Vers une Phase III anticipant les menaces de demain, la DRDO élabore un programme BMD de Phase III destiné à contrer des menaces encore plus avancées, notamment les missiles balistiques intercontinentaux (ICBM) et les véhicules hypersoniques planants avec des portées supérieures à 5 000 km. Selon les informations disponibles, deux nouveaux intercepteurs seront développés pour cette phase, conçus pour fonctionner à de plus hautes altitudes exo-atmosphériques et faire face à des contre-mesures sophistiquées telles que les leurres et ogives manœuvrantes.
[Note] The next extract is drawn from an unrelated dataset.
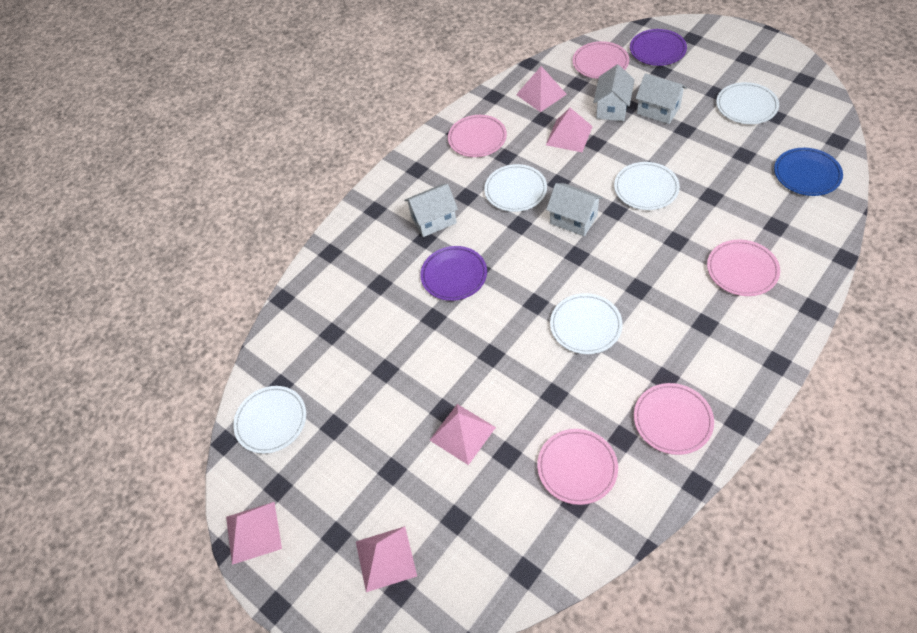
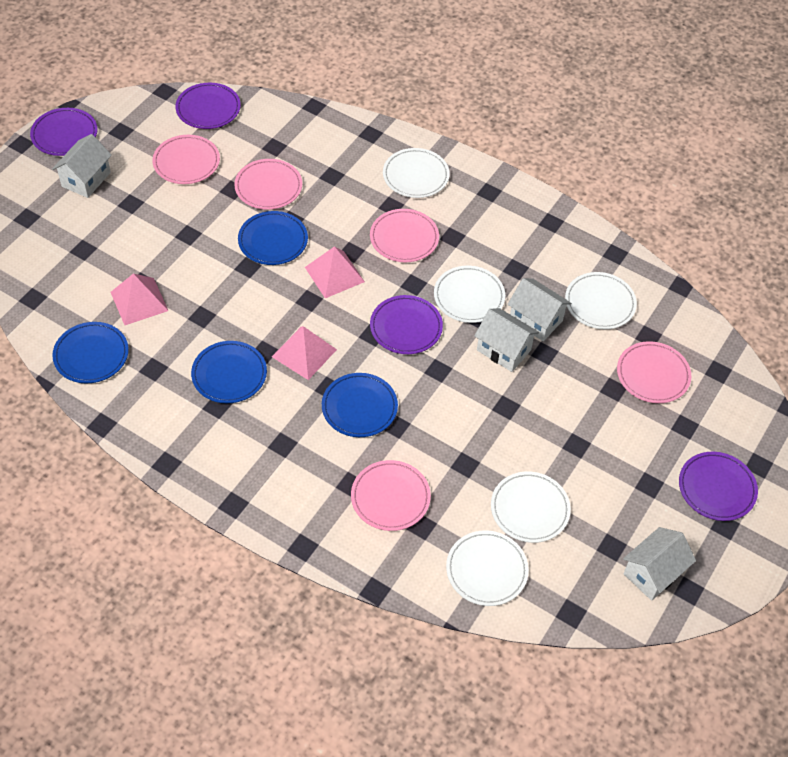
blue plate: [774,148,843,196] = 1 -> [52,322,129,383] [191,341,267,403] [238,211,308,265] [322,373,398,437] = 4
pink pyramid: [226,502,282,565] [356,526,417,592] [430,404,496,465] [516,66,567,112] [546,108,593,152] = 5 -> [111,273,168,325] [272,326,337,380] [305,246,365,298] = 3
purple plate: [420,246,487,301] [630,29,687,66] = 2 -> [30,108,98,156] [176,83,241,129] [370,295,443,354] [679,452,758,521] = 4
Ces missiles, vraisemblablement hypersoniques avec des vitesses au-delà de Mach 7, exigeront des radars avancés et des systèmes satellitaires d’alerte précoce pour détecter et suivre des cibles à portée extrême.

Ce programme de Phase III répond à la nécessité d’anticiper l’accroissement de l’arsenal chinois, incluant le DF-41 (ICBM d’une portée de 12 000 à 15 000 km) et les armes hypersoniques, ainsi que les potentiels progrès pakistanais en technologie MIRV. Le chantier naval Hindustan Shipyard Limited développe un navire pour zone d’essais flottante (FTR) et des navires d’instrumentation pour essais de missiles (MRIS), équipés de radars AESA en bandes X et S, qui permettront des essais à des portées allant jusqu’à 1 500 km. De nouveaux sites d’essais à Machilipatnam (Andhra Pradesh) et sur l’île de Rutland (archipel des Andaman) viendront compléter l’infrastructure de la DRDO en facilitant les trajectoires complexes requises pour le développement de la Phase III.